--- Исходный текст ---
Чтобы то, о чем я говорю, было понятнее, я хочу сослаться на замечательную работу Николь Лоро, которую Александр Марков конечно же знает, под названием «Разделенный город» (La Cité divisée, 1997), где она говорит о гражданской войне, стасисе, смуте в греческом полисе. И она там разбирает очень странный закон Солона, о котором пишет Аристотель в «Афинской политии». Речь идет о том, что если в городе есть смута (стасис), то все должны взять оружие. Это очень странная вещь, потому что, с точки зрения государства, наоборот этого делать не надо. Но Солон говорит: нельзя терпеть людей, которые устраняются: всех надо разделить на два лагеря (или сколько там этих лагерей) — каждый должен определиться, потому что определение этого разделения производит политику, группы и возможность движения, эволюции полиса. Полис не может возникнуть, если он не является собранием политически разнородных групп. Это похоже на пучок, где берут прутья, каждый из них гнется и не представляет собой ничего, но если их связать вместе, то мы получаем жесткую структуру, способную сопротивляться. Платон пишет о том, что это невозможное понятие — «движение в покое». Движение должно предполагать сопротивление: если нет структурного противостояния, то все умирает в этой аморфности. Эта однородность, аполитичность приводит к тому, что инородное начинает его размельчать, оно начинает производить внутри себя врагов. Это совершенно удивительная вещь, как в российском обществе, которое абсолютно не знало никакого грубого антагонизма, власть все время производит врагов, тех, кого надо уничтожать, бить, насиловать, подвергать гонениям, притом что в этом нет ни малейшей необходимости.
Зачем нападать на выставки какого-то несчастного фотографа Стёрджеса, который снимал нудистов, не имеющих никакого значения ни для кого и нигде? Глеб Павловский это называет «Люмьер-гейт». Это такая бессмысленная форма символического насилия. И так называемые православные активисты, а на самом деле погромщики, которые собраны в группы вроде «Сорок сороков», занимаются производством чужих врагов. Я в своей книжке пишу о том, что оскорбление чувств верующих очень похоже на вкусовые суждения Канта. Там тоже все основано на чувстве, но у него это эстетическое чувство, а здесь борется какое-то другое чувство, но это всё формы аффектов, которые в этой обстановке неразличимости производятся в большом количестве. Конечно, когда я сейчас об этом говорю, я не имею в виду ситуации, когда Сечин борется с Улюкаевым. Это, конечно, не символическое насилие, у них там какие-то свои разборки, меня это мало интересует, но я говорю о таких вещах, которые пронизывают сегодняшнюю культуру. Ведь если подумать о том, что такое сегодняшняя московская культура, если поговорить с людьми, все хором заявляют: жизнь ужасна, настроение отвратное, повсюду мракобесие, но жить очень интересно — столько хороших книг, прекрасных спектаклей, чудесных выставок, всюду даже и не успеть. И одновременно есть еще и третий элемент этой комбинации кошмара, беспредела и культурного цветения — это отсутствие действительно серьезных, выдающихся произведений. Культура бушует, а каких-то больших достижений мало.
--- Собранные данные ---
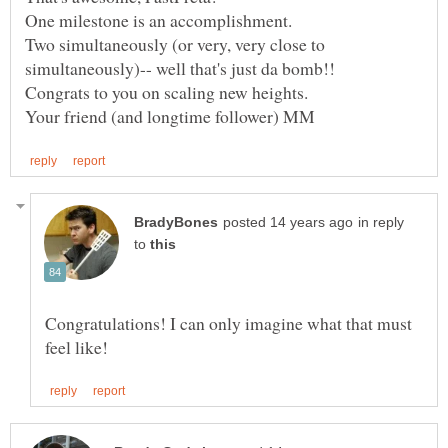
Two simultaneously (or very, very close to
in reply
to
Congratulations! I can only imagine what that must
---
- [Выполните задания]
**A.** Что, согласно закону Солона, описанному в тексте о стасисе, должны сделать все жители, если в городе начинается смута?
**B.** Пожалуйста, подхватите текст о стасисе и продолжите его сразу после последнего предложения.

- [Ответы]
**A.** Все должны взять оружие.

**B.**
И это исчезновение искусства, одновременный подъем культуры и насилия мне кажутся очень симптоматичными для сегодняшнего российского общества. Эта бессистемная разметка насилием по принципу «Эпидемии» и производит впечатление, что непонятно, кто против кого и почему. Никто не может сказать, почему запретили «Тангейзера», почему выгнали из новосибирского театра режиссера, который признан одним из лучших режиссеров и известен в мире. Зачем? Что вообще происходит? Кому этот «Тангейзер» помешал? Это бессмысленно. Я пытаюсь понять, как работает это массированное вторжение инародности, которое нужно для другого типа легитимации. Если посмотреть, что происходит, то вся власть сегодня легитимируется не через выборы, о которых все единодушно говорят, что это вовсе и не выборы, а через насилие — через захват Крыма, войну на Донбассе, вмешательство в американские выборы. Все время происходит агрессивное вторжение, являющееся, как выясняется, очень эффективной формой легитимации власти, которая плюет на формальные конституционные процедуры.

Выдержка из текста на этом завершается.